Tout cela mit en fureur le campionissimo, et afin de confondre ses détracteurs, il se fixa pour objectif de gagner Paris-Roubaix. Il aimait d’autant plus cette course que, l’année précédente, il avait assisté à la victoire de son frère Serse, lequel fera partie de l’équipe (avec Conte, Carrea, Milano) chargée de l’aider dans son entreprise. En plus, conformément à ses souhaits, le temps (pluie et vent) s’était mis de la partie, ce qui ne pouvait que favoriser les hommes forts. Enfin c’était son jour de chance, car il réussit par miracle à échapper à une chute qui mit à terre un grand nombre de coureurs dont Kubler. Arrivé au premier point névralgique de la course, la côte de Doullens, Coppi était déjà dans le groupe de tête avec Magni, qui venait de remporter son deuxième Tour des Flandres, et André Mahé, le vainqueur de l’année précédente ex aequo avec Serse Coppi (en raison d’une erreur d’aiguillage les deux hommes furent classés tous deux à la première place).

Au ravitaillement Coppi, avec son maillot vert-blanc-rouge de champion d’Italie, ne prend pas sa musette, et place une attaque qui va le propulser une centaine de mètres devant un petit groupe comprenant Magni, Van Steenbergen et Bobet. Pour l’anecdote, si Coppi n’a pas pris la peine de prendre son ravitaillement, c’est tout simplement parce que ses coéquipiers lui ont permis de remplir ses poches auparavant. Fermons la parenthèse, pour souligner que Coppi rattrape très vite Diot et Sciardis échappés depuis longtemps, avant de lâcher d’abord Sciardis, puis Maurice Diot. Le campionissimo se retrouve donc seul, alors qu’il reste 45 kilomètres à parcourir. Personne ne le rattrapera et il arrivera à Roubaix, au vélodrome, avec trois minutes d’avance sur Diot, et presque six minutes sur Fiorenzo Magni. A la fin de la course, Diot fera rire tous les suiveurs en disant sa joie d’avoir gagné Paris Roubaix… parce que Coppi était « hors concours ». A noter que sur des routes à la limite du praticable, sur les pavés ou les trottoirs des bas-côtés, le recordman du monde de l’heure avait parcouru un peu plus de 41 kilomètres dans la dernière heure de course. Un exploit vraiment phénoménal, même s’il bénéficia de l’aide du vent ! Mais tel était le campionissimo, champion incontesté de l’âge d’or du cyclisme, qui a vu s’affronter Coppi, Bartali, Koblet, Kubler, Bobet, Magni, Van Steenbergen, De Bruyne, Schotte et Ockers.

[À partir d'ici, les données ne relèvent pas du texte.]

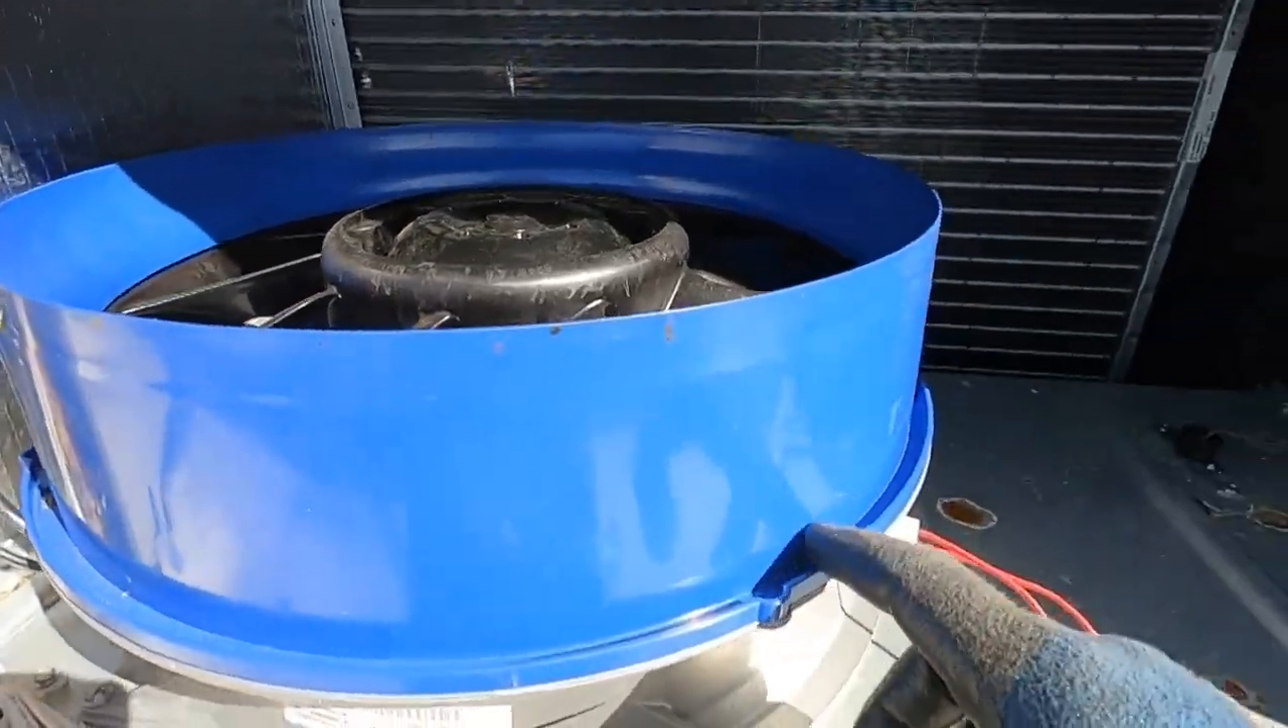I put the top of the shroud right here back on it just pops in these tabs.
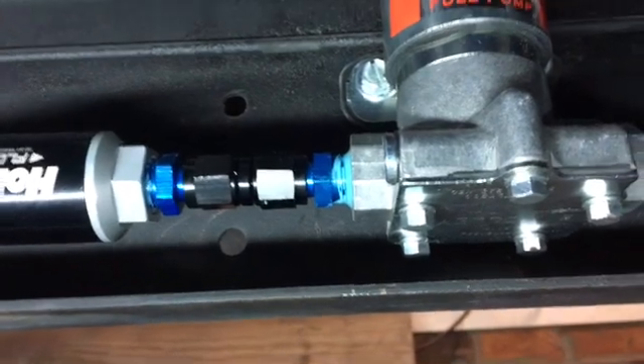And then I have a little union piece to screw right into the fuel pump and I got my fuel pump bolted right there.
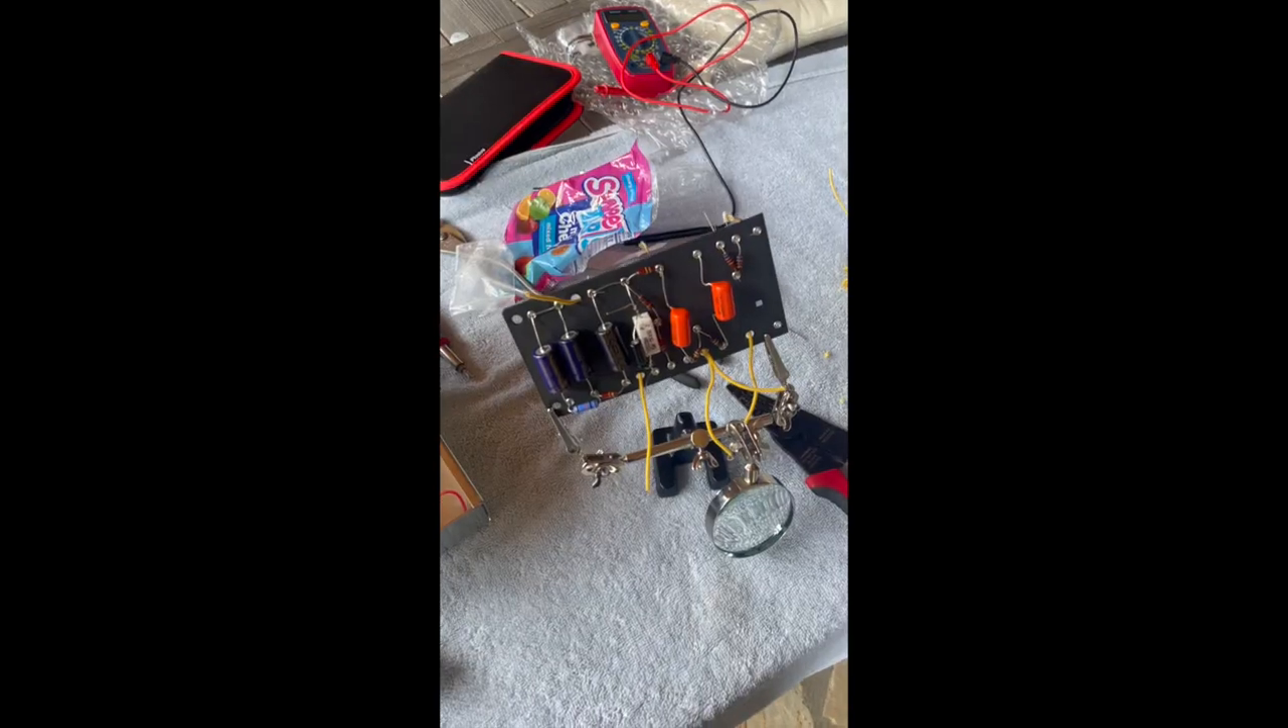Alright, just finished putting all the components in place.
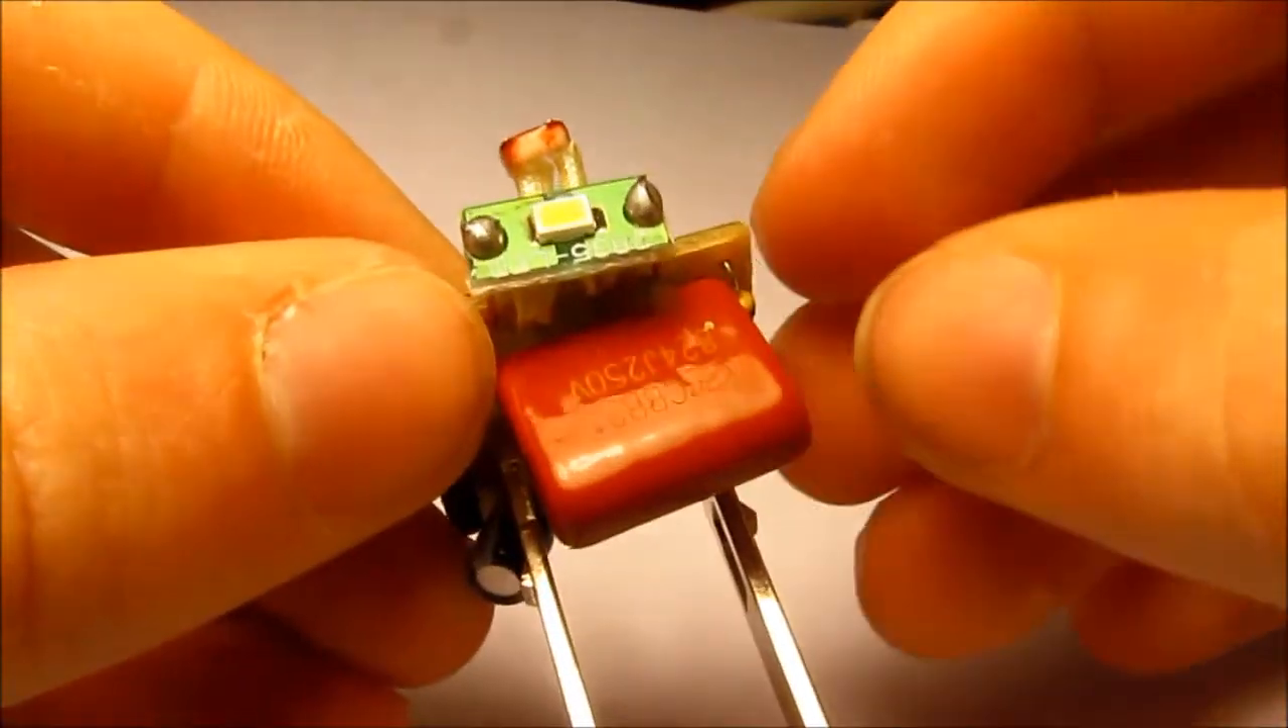Got the circuit board removed from the case and that's all there is.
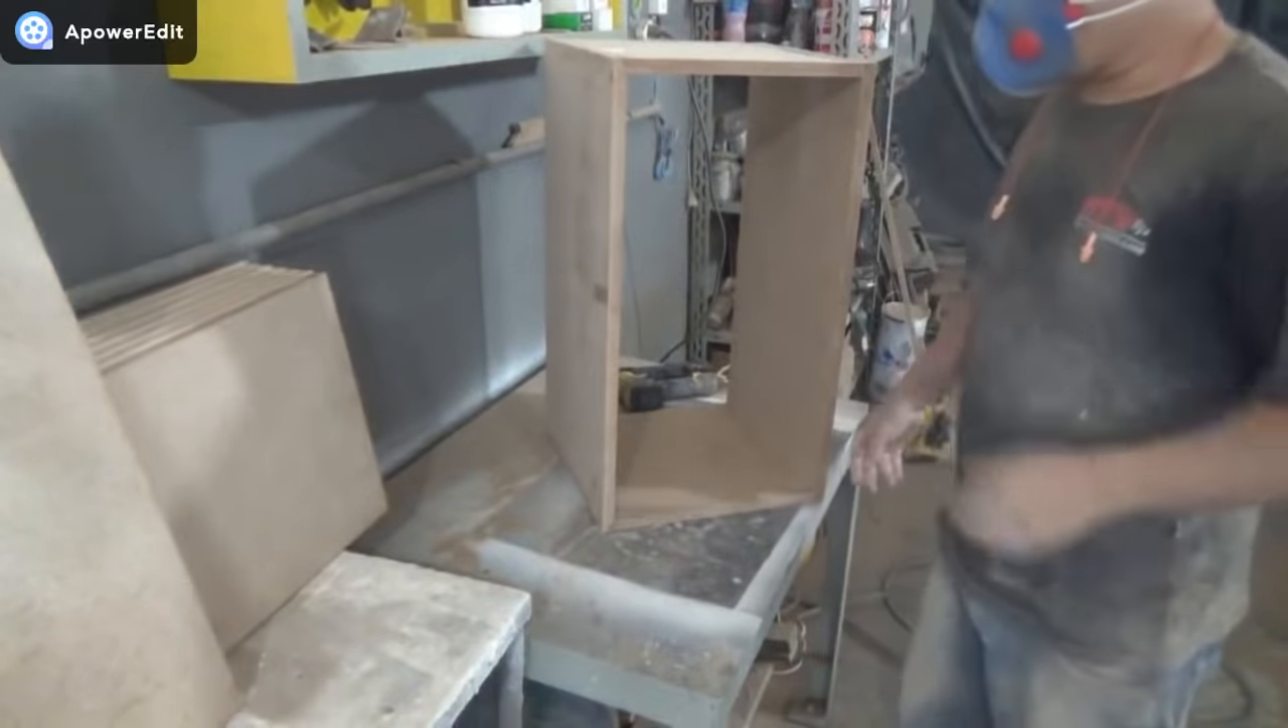Aí pessoal, armaçãozinha, tá montada já, ó, tá montada a armaçãozinha, tá?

Un dernier mot enfin, pour revenir à notre époque : qui va s’imposer sur le vélodrome de Roubaix dimanche prochain ? En fait, personne ne doute que ce sera Cancellara, pour la bonne raison que c’est le meilleur coureur du moment sur ce type de course, sans doute aussi fort qu’en 2010 quand il réalisa le doublé Tour des Flandres-Paris-Roubaix. C’est le pronostic le plus facile pour tous ceux qui se livrent à ce jeu, d’autant plus qu’il a remporté dimanche dernier le Tour des Flandres sans la moindre contestation possible. Toutefois les exemples sont nombreux où les outsiders s’imposèrent sur la « Reine des classiques. Parmi ceux-ci on citera les noms de Dirk Demol, déjà cité, en 1988, Jean-Marie Wampers l’année suivante, Frédéric Guesdon en 1997, Servais Knaven en 2001, Magnus Backstedt en 2004 ou encore Johan Vansummeren en 2011…devant Cancellara. Cela dit, avec deux victoires et deux deuxièmes places depuis 2008, et compte tenu de l’absence de Tom Boonen, vainqueur en 2005, 2008, 2009 et 2012, qui peut ambitionner de battre le coureur suisse…sauf accident et si ses blessures, en apparence mineures suite à sa chute aujourd’hui lors du Grand Prix de l’Escault, ne le font pas trop souffrir ? Personne en vérité, à moins qu’un Français ne se découvre des dispositions exceptionnelles pour cette épreuve, comme Marc Madiot, vainqueur en 1985 et 1991 ou encore Gilbert Duclos-Lassalle qui fit le doublé en 1992 et 1993 à presque 40 ans.